Tuesday: Light day. 7:45. We grunt. Drive. "Hello vampire girl" . "Hello way too big girl" and "Hello Lauren's boyfriend"! We get to school, put all the mats together, and depending on your day, you stretch, warmup, or try to get 10 minutes of sleep. Front rolls, front dives, core work. Done. Voice and Diction. Today is Diction day. Kate explains to us how to use our lips and tongue and breath. You think you know it, but you don't. We say words correctly for the first time in years. Her energy is contagious. Her examples make me strive harder to be a better speaker and performer. Vowels, consonants, and words and we're done at 10:30. Personal rehearsal time and what ever else you can fill your time for the rest of the day. I TA a sophomore acting class at 2:30 and by just listening, Mark teaches me things I have either forgotten or never knew.
Wednesday: Grunt grunt. Too many grunts because then I feel awkward around her husband. She's in rehearsals for Dracula so her nights are busy just like mine were last month. Kelly and I discuss doing a 2 person play together if we don't get cast next semester. Movement, Voice, Acting, and Research and Methods keep our day filled till 3 pm. At the end of each day, our MFA class usually have made 3-4 more inside jokes which is tough because we forget all the ones from last week.
Thursday: All the MFA's get to the parking lot and pile into my car, all 8 of us. Why? who cares. We only live once. Only Movement and Voice today. I have to stick around after because I TA the acting class at 2:30, so I always have to find something to keep me busy which is never hard to do. Homework, homework, reading, writing, homework, script work, memorization, singing, gym, homework, network, read, eat, research, homework, stretch, more script work, memorize something else, grunt, eat, homework, and then uh, eat. When I say eat, I really mean, walking behind someone who is eating and scrambling for the crumbs.
Friday: TGIF!!! Hello vampire girl, big girl, and crossing guy...it's Friday!!! We park, throw grapes at Josh's car, and move and then speak. And done! EXCEPT....I have to TA at 3:30 so I have to keep myself busy until then. I might go look at Be's diploma as motivation. She probably doesn't know it, but it actually is.

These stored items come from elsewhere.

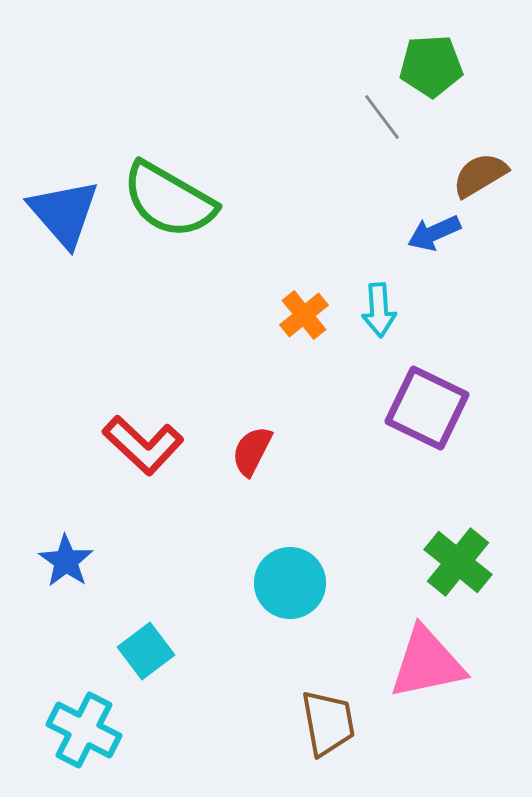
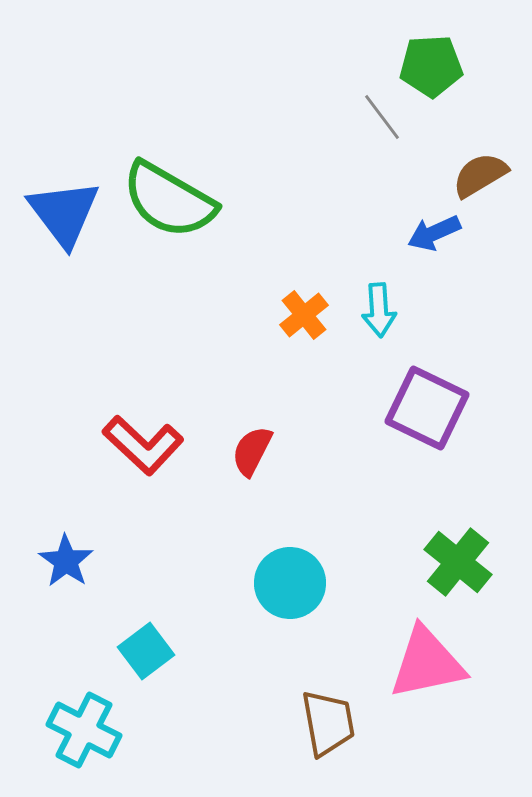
blue triangle: rotated 4 degrees clockwise
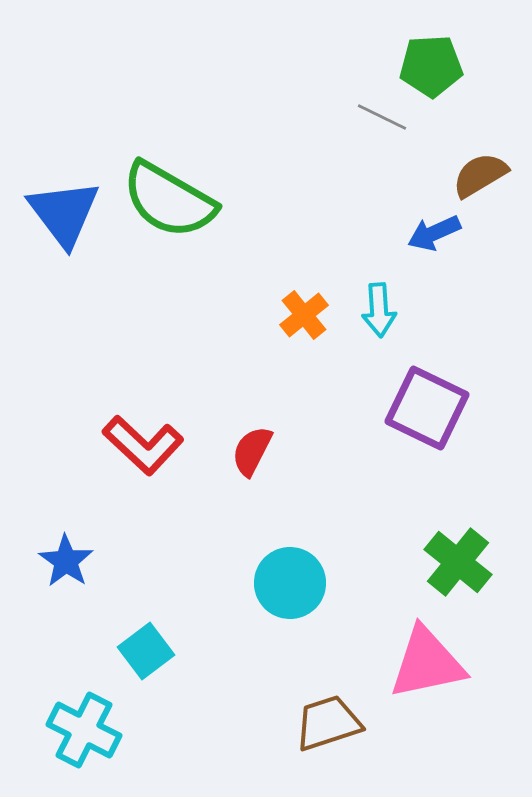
gray line: rotated 27 degrees counterclockwise
brown trapezoid: rotated 98 degrees counterclockwise
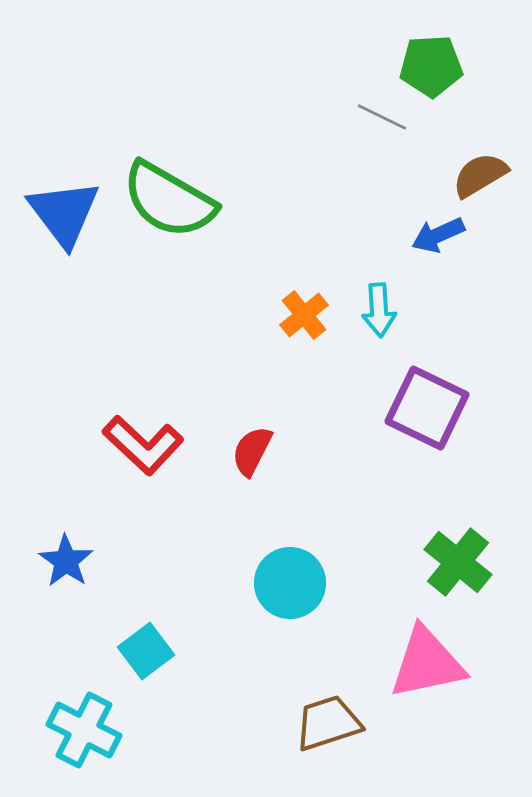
blue arrow: moved 4 px right, 2 px down
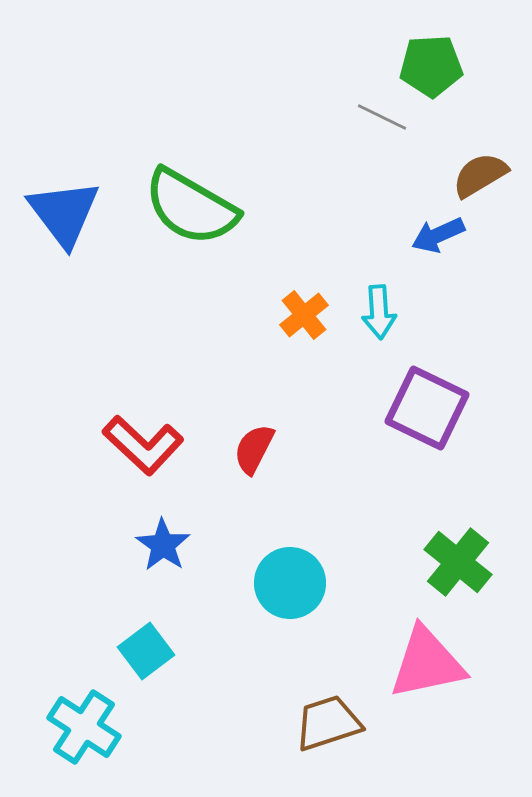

Here is my philosophy that I have learned. If I want to succeed in all of my goals that I placed before I got here, I should never feel like I have nothing to do. There is ALWAYS something to do. Read , read, read. When was the last time you met an actor who knew everything there was to know to make them the most successful they could possibly be? If I have an hour break, I read a new script. I write. Some might call it distracting myself from dealing with things in life, but if that's the case, so what. By June of 2013, I want to be one of the most informed actors in the country. I live for the future. Every day. Every single thing I do makes me a better person, actor, and student. I take nothing for granted. Who knows, one day I might write a movie about Vampire orthodontist girl.
Saturday & Sunday: Cook, clean, vacuum, OSU football, read, write, laundry, dishwasher, homework, gym, sweat, throw out the rotten stuff in the fridge, and try to sleep.